Myths, dreams, and reality of this beautiful job
What you think it is
What it really is
Expectation for results
Explaining
Business understanding
Many times data comes from complex and heterogeneous systems and this often implies lines of log files that you need to understand. Data isn’t everything; information is everything. Never forget this. Information is buried inside data and you’ll need somebody telling you where you should dig.
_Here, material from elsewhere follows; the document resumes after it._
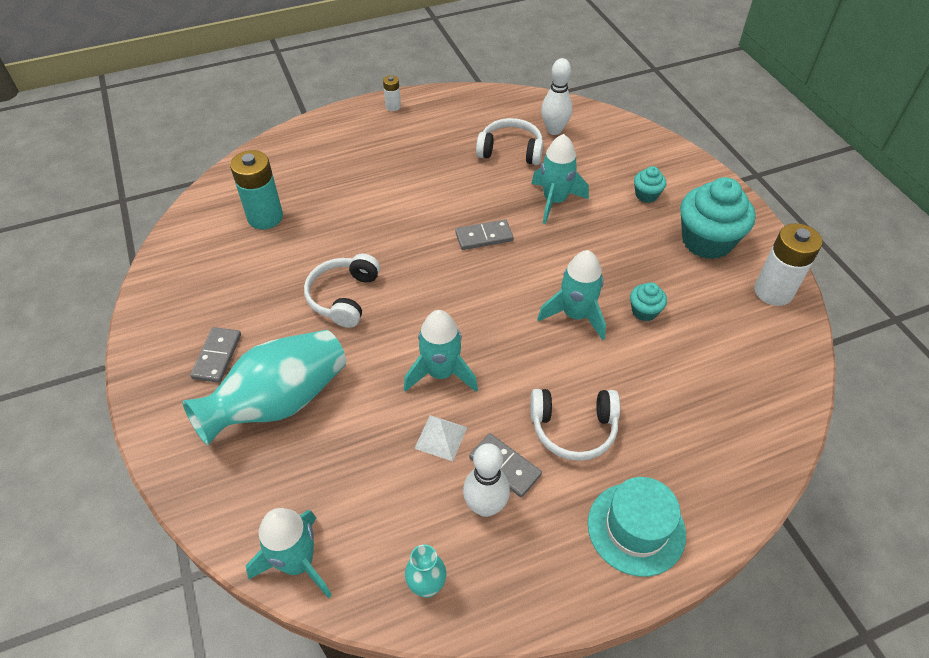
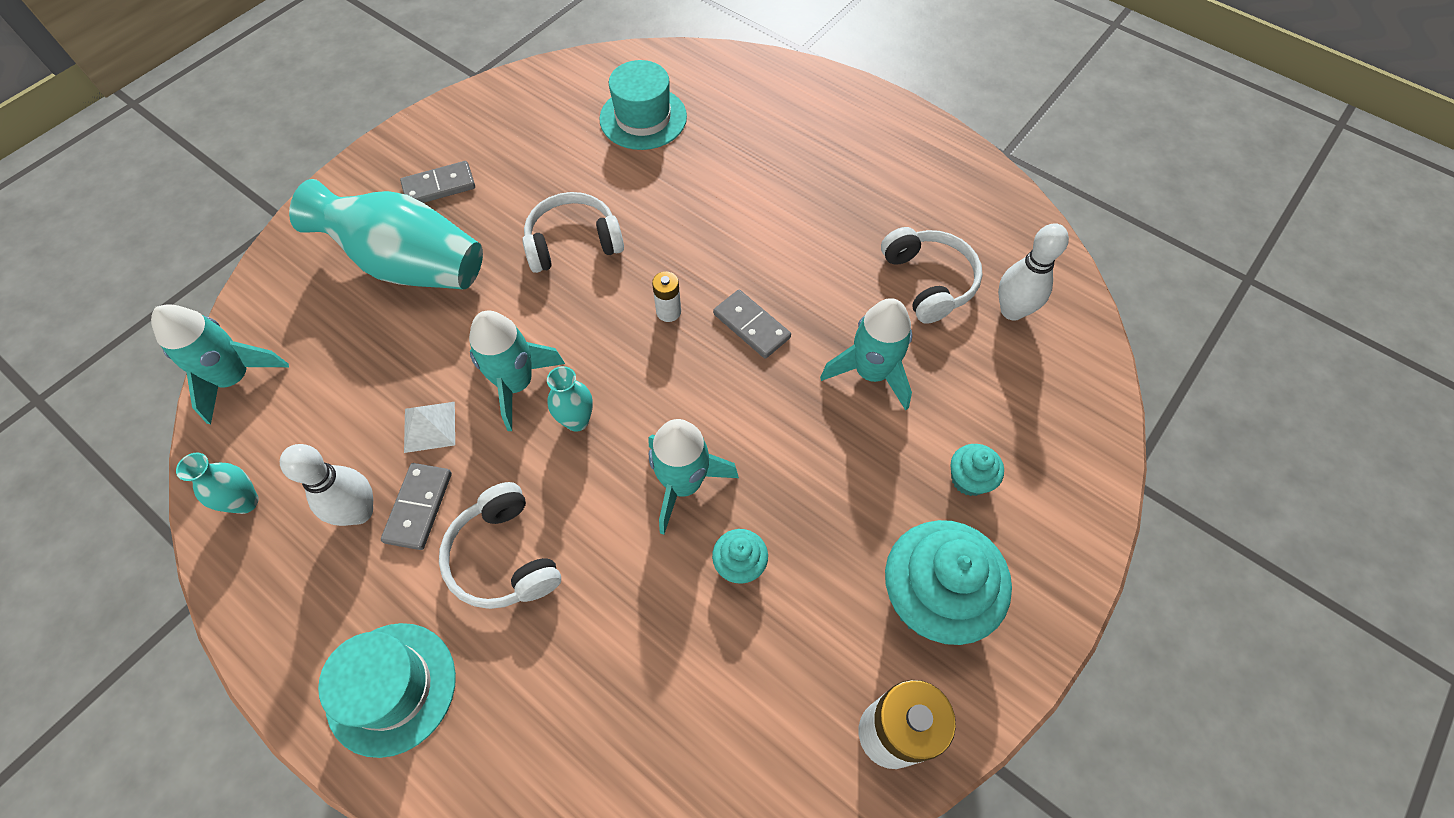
camera: 60 degrees right, 10 degrees up
turquoise battery [230,150,283,230] -> turquoise hat [599,60,687,150]
white battery [383,75,401,111] -> white battery moved to [652,271,681,322]
none -> turquoise vase [547,366,593,432]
The larger the company, the more difficult it is to find the right people to interview and when you finally make it, their answers will generate more questions and these people may not have enough time for you and your “nerdy stuff”.
Data visualization
You’ll find yourself using data visualization more often than you would have ever imagined. Charts, slides and other graphical tools will be like silver bullets in your shotgun. Maybe you have magic formulas in your mind, graphs and so on. Forget about them. Data Science is told by graphical representations and it’s often difficult to find the proper visualization technique suitable for your audience.
Deadlines
There they are. We are slaves in a world of deadlines and expectations. When you were a software engineer you had milestones in your plan and you weren’t allowed to delay a second. In Data Science, things aren’t easier.
There are deadlines and milestones even in Data Science, and there is a great difficulty inside them: Data Science is something very close to academic research, so it doesn’t fit well in the classical, waterfall ITC project management style. Instead, some Agile framework (e.g. Scrum or Kanban) should work well, due to its physiological ability to quickly adapt to changes. But Agile is difficult to teach to managers. It can give them the false idea that there’s no clear delivery date and this is very difficult to accept by companies.
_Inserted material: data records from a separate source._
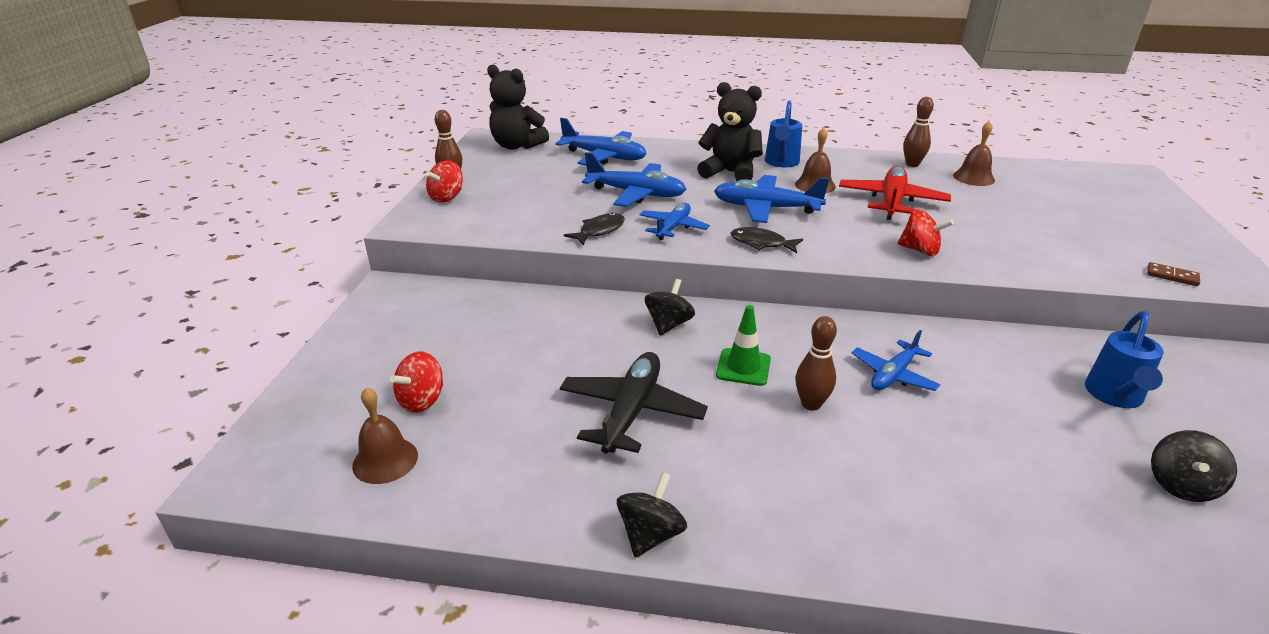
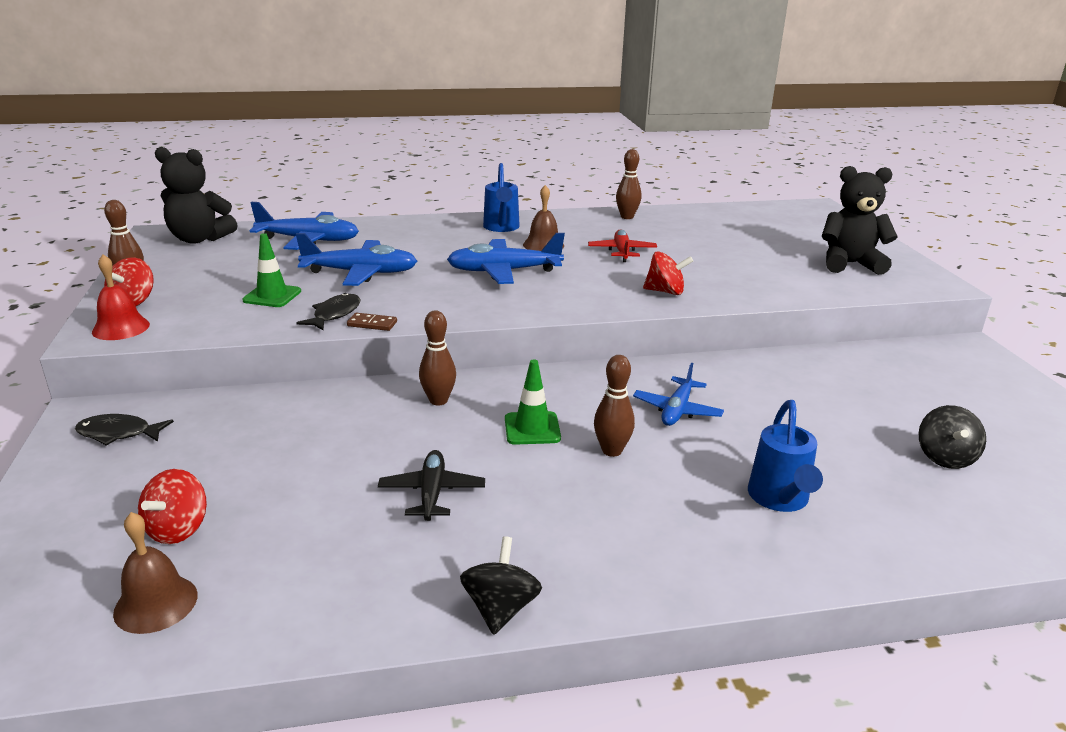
camera: 20 degrees left, 5 degrees down
black plane [560,352,708,454] -> black plane [378,450,485,521], size x0.64
blue plane [640,203,710,240] -> none
black spinning top [645,279,695,336] -> brown bowling pin [419,311,456,405]
black teddy bear [697,82,763,181] -> black teddy bear moved to [822,166,898,275]
black fish [731,227,803,253] -> black fish moved to [75,414,174,446]
red plane [839,166,951,220] -> red plane [588,230,657,262], size x0.64
brown bell [953,121,995,186] -> none
blue watering can [1085,311,1163,408] -> blue watering can moved to [748,400,823,512]
brown domino [1147,262,1200,286] -> brown domino moved to [347,313,397,331]
none -> red bell [92,254,150,340]
none -> green traffic cone [242,233,301,307]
Algorithms and programming
And finally, the fun part. Python, R, Knime, reading scientific papers, optimization algorithms, cross-validation and so on. The technical and nerdy real fun is a very small part of the work and it takes very little time in the whole project lifetime. Maybe you have already lost enthusiasm in the previous phases before writing your first line of code and things no longer seem as funny as you thought at the beginning.
What’s the best way to do Data Science?
According to my experience, I can answer with a single word: Agile. There’s no need to perform all the business understanding part before writing your first Python code line. Start with a simple business understanding of a small piece of data, explore it, visualize it and begin with a simple model. Create the first, quantifiable results week by week keeping your customers constantly engaged in the process. Deliver small results with a constant delivery rate and, please, don’t fall into the waterfall trap.
Simplicity is the key. Never forget it. Start with the simplest things possible and add a small piece of complexity only if needed.
There’s a psychological sense of relief in constant, small results and this is another weapon you have to use if you want to survive in the jungle of companies’ deadlines and business processes. In this way, every colleague of yours who is committed to your project will feel your difficulties and start to understand how difficult Data Science is.
Remember, companies still think about Data Science as an ITC branch; they are not completely wrong, but they shouldn’t expect you to follow the waterfall approach. So, you have to suffer the struggle to guide your company toward an Agile way of thinking.
Concerning the explanation part of the job, I prefer to start with the simplest machine learning model possible: k-nearest neighbors. It’s very easy to understand. You only need paper, a pencil and a Cartesian plane with some points drawn on it. That’s it. If it produces very nice results, everybody will finally see you like the great business partner you think you are.
If KNN doesn’t work, then you can use regressions and decision trees (random forests, gradient boosted tree classifiers and so on), which are very easy to explain, or Bayesian networks, which have a very useful graphical representation.
Finally, visualize. Visualize everything. Ask your boss to buy you a course in data visualization, learn as much as possible about the best visualization techniques and, please, remember to avoid pie charts. They are pretty useless and misleading. If you provide a simple scatter or bar plot, people will catch all the relevant information.
Simple results are the best ones. Some days ago, my team and I presented some results about a time series analysis using only three slides: high-level KPIs describing the business phenomenon, a confusion matrix and some performance metrics. Our audience was enthusiastic since the first slide, only because we started with clear numbers explaining the business in a simple way. In many situations, a small building block can really save your life.
Conclusions
Data Science is an exciting job, but it can be very difficult to perform if you speak to a non-technical audience. Data and business are intimately related to each other and you must remember this point when you work with business-oriented people. The only way to survive is to find a middle point between a data-driven bottom-up approach and a business-driven top-down approach.
Finally, as Data Science is hard and time-consuming, delivering small results with a constant delivery rate is the only way you can keep your customers engaged.